• **WORK ITEM**
Look through the records below for the word "Formato". Report how many lines have it, and only that number.

(Data items)

──────────────────────────────

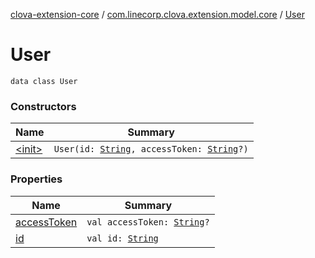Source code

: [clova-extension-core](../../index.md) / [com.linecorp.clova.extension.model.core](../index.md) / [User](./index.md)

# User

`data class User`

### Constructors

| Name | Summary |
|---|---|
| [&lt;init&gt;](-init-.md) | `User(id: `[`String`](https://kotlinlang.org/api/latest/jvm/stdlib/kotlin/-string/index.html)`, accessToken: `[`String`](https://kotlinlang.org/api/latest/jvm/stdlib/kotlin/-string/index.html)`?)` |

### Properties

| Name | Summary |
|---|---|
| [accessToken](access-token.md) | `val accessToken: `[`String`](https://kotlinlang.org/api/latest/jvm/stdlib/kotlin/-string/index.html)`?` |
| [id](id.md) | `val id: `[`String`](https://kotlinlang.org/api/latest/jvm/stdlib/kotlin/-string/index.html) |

──────────────────────────────

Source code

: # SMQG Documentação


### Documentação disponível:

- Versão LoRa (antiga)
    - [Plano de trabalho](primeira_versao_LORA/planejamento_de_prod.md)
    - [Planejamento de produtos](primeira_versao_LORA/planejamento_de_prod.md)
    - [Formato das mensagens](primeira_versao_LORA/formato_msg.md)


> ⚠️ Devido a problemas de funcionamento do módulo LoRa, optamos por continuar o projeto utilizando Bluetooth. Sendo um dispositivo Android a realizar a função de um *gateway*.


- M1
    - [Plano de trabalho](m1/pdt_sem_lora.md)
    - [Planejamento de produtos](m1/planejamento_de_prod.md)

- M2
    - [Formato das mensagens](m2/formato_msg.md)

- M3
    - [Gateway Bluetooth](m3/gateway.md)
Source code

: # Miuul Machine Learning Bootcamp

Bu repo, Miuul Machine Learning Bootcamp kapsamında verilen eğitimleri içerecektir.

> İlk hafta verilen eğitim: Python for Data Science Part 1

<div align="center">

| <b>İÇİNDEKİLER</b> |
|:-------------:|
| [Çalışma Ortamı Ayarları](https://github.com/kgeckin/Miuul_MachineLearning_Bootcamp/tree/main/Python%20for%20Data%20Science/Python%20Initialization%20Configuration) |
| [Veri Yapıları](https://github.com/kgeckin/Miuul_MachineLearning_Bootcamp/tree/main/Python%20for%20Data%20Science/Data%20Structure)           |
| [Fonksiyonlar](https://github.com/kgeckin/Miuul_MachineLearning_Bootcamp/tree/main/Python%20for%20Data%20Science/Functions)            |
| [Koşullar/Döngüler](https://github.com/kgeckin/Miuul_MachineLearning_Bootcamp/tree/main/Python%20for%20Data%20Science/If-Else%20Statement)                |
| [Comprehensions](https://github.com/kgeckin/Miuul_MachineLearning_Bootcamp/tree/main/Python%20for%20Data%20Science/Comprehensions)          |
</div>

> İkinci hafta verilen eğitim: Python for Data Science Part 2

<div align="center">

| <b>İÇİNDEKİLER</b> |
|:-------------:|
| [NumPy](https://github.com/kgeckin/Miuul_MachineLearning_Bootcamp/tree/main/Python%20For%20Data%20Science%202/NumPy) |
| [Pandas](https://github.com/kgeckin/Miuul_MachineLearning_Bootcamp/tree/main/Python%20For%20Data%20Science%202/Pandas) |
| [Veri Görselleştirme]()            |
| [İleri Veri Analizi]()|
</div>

──────────────────────────────

• **ANSWER SECTION**
2